Furthermore, the coal issue extends beyond national boundaries. A significant portion of coal production, accounting for a quarter of the total, is exported, making coal the third-largest South African export product in terms of value. The global economic recovery post-Covid, coupled with the ongoing war in Ukraine, has increased international demand, leading to a surge in South African steam coal exports. Despite rising extraction costs, the proven and exploitable coal reserves, estimated at 53 to 60 billion tonnes (with a total estimated reserve of 110 billion tonnes), are expected to sustain coal mining activities for at least 200 years.
Moreover, the coal lobby holds significant influence.
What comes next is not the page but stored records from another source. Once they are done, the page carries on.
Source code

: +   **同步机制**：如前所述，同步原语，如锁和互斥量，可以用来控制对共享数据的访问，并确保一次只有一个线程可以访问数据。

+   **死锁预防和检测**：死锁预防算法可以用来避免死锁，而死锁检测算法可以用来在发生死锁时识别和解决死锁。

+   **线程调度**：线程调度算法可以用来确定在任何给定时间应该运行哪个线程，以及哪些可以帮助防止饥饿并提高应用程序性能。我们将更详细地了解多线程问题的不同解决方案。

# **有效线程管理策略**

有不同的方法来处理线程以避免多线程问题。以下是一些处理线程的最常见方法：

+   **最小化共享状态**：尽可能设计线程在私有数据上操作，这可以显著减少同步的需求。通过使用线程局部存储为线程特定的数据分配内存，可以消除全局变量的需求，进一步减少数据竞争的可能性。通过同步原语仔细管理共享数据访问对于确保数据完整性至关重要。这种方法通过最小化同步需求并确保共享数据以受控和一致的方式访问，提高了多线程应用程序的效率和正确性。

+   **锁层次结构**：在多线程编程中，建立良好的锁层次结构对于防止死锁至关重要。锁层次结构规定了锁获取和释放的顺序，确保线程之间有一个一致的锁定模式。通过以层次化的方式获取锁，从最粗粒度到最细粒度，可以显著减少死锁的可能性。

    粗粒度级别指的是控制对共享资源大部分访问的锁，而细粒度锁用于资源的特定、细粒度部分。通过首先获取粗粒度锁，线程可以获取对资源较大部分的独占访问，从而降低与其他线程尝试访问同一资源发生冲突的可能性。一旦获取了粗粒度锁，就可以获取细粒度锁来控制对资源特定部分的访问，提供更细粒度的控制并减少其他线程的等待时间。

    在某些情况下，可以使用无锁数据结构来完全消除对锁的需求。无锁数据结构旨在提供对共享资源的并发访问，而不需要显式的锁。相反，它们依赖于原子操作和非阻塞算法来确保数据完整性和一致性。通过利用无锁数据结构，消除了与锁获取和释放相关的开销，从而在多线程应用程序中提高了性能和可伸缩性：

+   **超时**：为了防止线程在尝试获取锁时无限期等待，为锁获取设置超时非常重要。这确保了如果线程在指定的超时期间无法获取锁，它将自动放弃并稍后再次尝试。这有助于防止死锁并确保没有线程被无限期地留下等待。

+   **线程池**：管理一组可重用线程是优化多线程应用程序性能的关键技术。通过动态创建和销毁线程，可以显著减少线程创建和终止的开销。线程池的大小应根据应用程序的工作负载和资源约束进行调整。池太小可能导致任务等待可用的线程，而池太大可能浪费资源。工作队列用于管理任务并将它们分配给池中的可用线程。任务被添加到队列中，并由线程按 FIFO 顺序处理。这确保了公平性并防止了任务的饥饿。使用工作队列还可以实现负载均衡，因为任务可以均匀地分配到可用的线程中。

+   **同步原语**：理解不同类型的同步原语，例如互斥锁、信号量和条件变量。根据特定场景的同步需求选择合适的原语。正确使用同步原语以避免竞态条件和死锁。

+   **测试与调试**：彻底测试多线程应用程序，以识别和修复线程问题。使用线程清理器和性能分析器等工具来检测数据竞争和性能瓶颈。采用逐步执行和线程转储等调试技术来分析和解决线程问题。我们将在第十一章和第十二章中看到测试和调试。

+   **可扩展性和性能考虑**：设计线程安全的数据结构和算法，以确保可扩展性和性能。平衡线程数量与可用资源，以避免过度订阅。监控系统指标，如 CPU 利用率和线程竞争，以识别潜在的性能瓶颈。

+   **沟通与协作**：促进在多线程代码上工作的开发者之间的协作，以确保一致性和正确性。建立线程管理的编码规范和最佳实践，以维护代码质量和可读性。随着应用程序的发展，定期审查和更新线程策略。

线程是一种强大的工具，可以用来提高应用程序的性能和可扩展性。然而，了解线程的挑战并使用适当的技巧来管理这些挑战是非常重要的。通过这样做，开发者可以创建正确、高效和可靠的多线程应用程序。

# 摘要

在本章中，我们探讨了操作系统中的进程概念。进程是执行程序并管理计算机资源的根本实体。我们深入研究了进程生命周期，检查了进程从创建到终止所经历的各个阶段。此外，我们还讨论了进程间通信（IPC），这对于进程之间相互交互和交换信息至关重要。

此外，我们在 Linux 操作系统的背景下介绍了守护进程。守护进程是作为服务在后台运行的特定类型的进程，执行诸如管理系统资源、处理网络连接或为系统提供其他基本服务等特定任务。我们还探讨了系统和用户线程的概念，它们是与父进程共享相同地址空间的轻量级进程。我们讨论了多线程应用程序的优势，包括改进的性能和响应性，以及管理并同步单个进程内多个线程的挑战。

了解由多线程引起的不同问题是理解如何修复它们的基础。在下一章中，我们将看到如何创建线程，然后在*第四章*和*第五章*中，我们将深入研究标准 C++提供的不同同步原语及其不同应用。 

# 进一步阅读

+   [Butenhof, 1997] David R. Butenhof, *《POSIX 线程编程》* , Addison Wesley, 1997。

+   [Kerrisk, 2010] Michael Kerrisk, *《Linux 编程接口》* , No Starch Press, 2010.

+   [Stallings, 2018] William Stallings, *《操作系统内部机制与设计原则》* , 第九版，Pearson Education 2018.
In June 2013, a group comprising the Fossil Fuel Foundation, mining companies, and Eskom jointly published the South African Coal Roadmap, which outlines various scenarios in the short, medium, and long term. The roadmap proposes an extension of coal mining beyond the traditional Mpumalanga basins, with a decline in coal mining anticipated only in the long term, indicating the continued power and influence of the coal lobby.
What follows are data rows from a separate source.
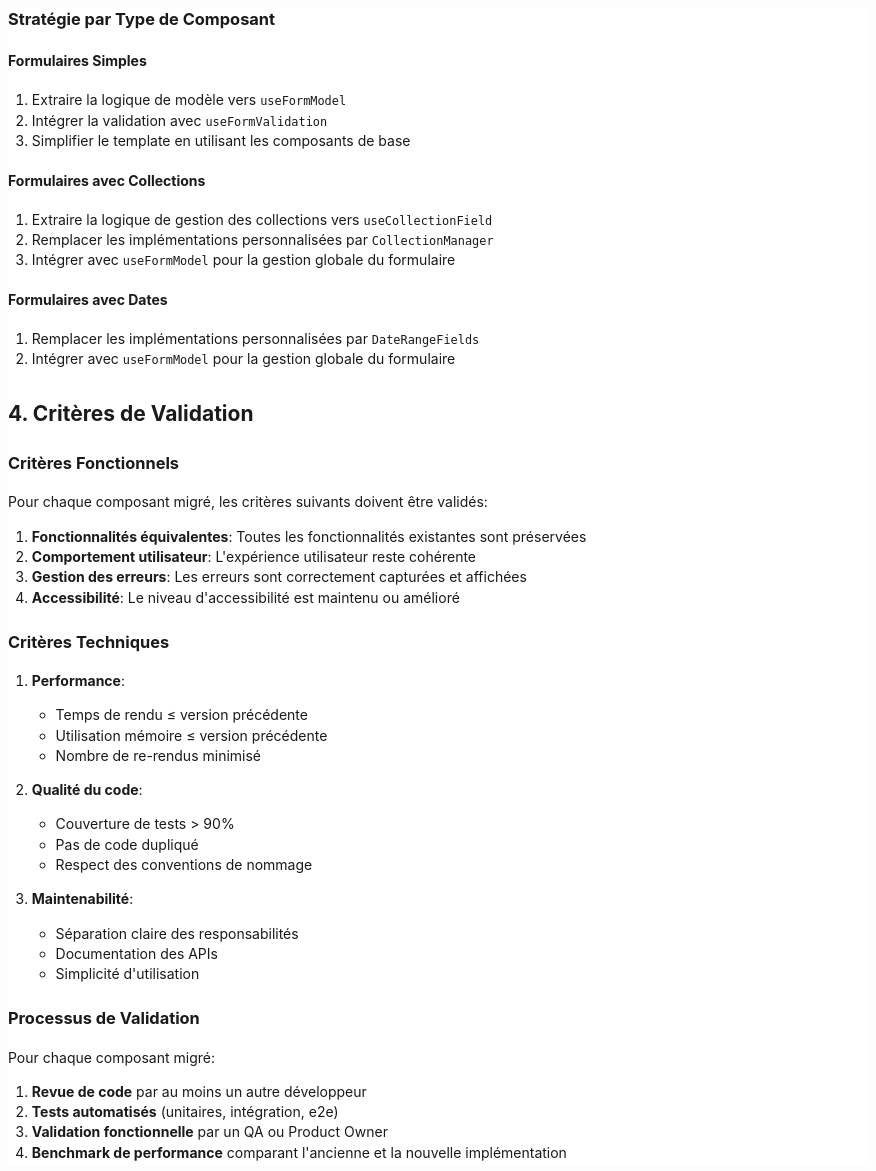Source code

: ### Stratégie par Type de Composant

#### Formulaires Simples

1. Extraire la logique de modèle vers `useFormModel`
2. Intégrer la validation avec `useFormValidation`
3. Simplifier le template en utilisant les composants de base

#### Formulaires avec Collections

1. Extraire la logique de gestion des collections vers `useCollectionField`
2. Remplacer les implémentations personnalisées par `CollectionManager`
3. Intégrer avec `useFormModel` pour la gestion globale du formulaire

#### Formulaires avec Dates

1. Remplacer les implémentations personnalisées par `DateRangeFields`
2. Intégrer avec `useFormModel` pour la gestion globale du formulaire

## 4. Critères de Validation

### Critères Fonctionnels

Pour chaque composant migré, les critères suivants doivent être validés:

1. **Fonctionnalités équivalentes**: Toutes les fonctionnalités existantes sont préservées
2. **Comportement utilisateur**: L'expérience utilisateur reste cohérente
3. **Gestion des erreurs**: Les erreurs sont correctement capturées et affichées
4. **Accessibilité**: Le niveau d'accessibilité est maintenu ou amélioré

### Critères Techniques

1. **Performance**:

   - Temps de rendu ≤ version précédente
   - Utilisation mémoire ≤ version précédente
   - Nombre de re-rendus minimisé

2. **Qualité du code**:

   - Couverture de tests > 90%
   - Pas de code dupliqué
   - Respect des conventions de nommage

3. **Maintenabilité**:
   - Séparation claire des responsabilités
   - Documentation des APIs
   - Simplicité d'utilisation

### Processus de Validation

Pour chaque composant migré:

1. **Revue de code** par au moins un autre développeur
2. **Tests automatisés** (unitaires, intégration, e2e)
3. **Validation fonctionnelle** par un QA ou Product Owner
4. **Benchmark de performance** comparant l'ancienne et la nouvelle implémentation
Presently, mining companies are attempting to bolster the credibility of their proposed scenarios by adopting an outward appearance of environmental responsibility. This includes equipping extraction sites with photovoltaic panels and batteries, promoting the concept of “clean coal”. The term “clean coal” has also been endorsed by Gwede Mantashe, the current Minister of Energy and Mineral Resources, who has a significant political influence as a historical figure of the ANC, having served as its general secretary and now holding a prominent position in the party’s executive committee in 2023. As a result, any potential transition away from coal, even if labeled as “just” or “right”, is likely to involve arduous, protracted negotiations and compromises due to the vested interests and powerful stakeholders involved.
A worrying restructuring
If the ongoing process of separation leads to the establishment of three distinct public companies, each operating as subsidiaries of a single holding company, and governed by their own unique modes of governance and socio-technical objectives, it would mark a shift away from the current neo-patrimonial technopolitical regime. This new regime would no longer rely on state intervention in the management of public companies, nor on their exploitation as means for private gains. While addressing crony capitalism is a critical concern, there is no assurance that the political elites within the ANC, who hold power, are genuinely committed to this objective.
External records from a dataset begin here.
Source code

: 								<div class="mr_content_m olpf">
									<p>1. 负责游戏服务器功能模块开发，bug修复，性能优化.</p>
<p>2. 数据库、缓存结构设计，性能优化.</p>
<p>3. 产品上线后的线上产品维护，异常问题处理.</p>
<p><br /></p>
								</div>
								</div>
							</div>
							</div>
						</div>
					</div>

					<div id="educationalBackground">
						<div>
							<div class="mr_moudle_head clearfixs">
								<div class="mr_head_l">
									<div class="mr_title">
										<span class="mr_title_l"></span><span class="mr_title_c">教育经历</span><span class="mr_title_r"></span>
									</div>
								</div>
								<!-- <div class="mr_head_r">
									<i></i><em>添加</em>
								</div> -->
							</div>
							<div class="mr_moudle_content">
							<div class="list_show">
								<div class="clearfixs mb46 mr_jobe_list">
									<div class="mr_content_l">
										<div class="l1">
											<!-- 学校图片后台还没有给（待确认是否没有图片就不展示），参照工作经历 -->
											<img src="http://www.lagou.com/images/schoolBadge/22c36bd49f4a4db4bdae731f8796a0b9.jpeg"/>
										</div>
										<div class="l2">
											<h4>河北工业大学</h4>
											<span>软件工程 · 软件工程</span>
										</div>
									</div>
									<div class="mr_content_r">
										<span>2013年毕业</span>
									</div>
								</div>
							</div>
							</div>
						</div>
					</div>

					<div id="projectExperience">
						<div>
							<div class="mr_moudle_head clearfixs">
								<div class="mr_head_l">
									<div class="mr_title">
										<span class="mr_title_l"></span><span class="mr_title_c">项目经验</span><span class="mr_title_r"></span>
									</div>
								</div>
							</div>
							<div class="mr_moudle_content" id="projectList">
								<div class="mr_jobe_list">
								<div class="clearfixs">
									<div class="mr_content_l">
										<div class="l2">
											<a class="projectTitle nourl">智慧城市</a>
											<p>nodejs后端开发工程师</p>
The reform of Eskom should also be analyzed in the context of the government’s “just transition” plan presented during COP 27. From the perspective of distributive justice, the creation of NTCSA introduces competition among central Eskom and private producers, whose significance is expected to increase. Proponents of a liberalized electricity market argue that it will result in lower kWh prices, but can it guarantee widespread access to electricity that is as equitable as the current system? Based on similar reforms implemented in other regions like South America, Africa, and South Asia, this seems unlikely. Furthermore, there is a lack of clarity regarding the future organization of the market at sub-national levels and the unresolved fate of the municipal model, raising concerns about territorial equity. The separation of Eskom may exacerbate inequalities of various types and scales, making the outlook uncertain on a somber anniversary.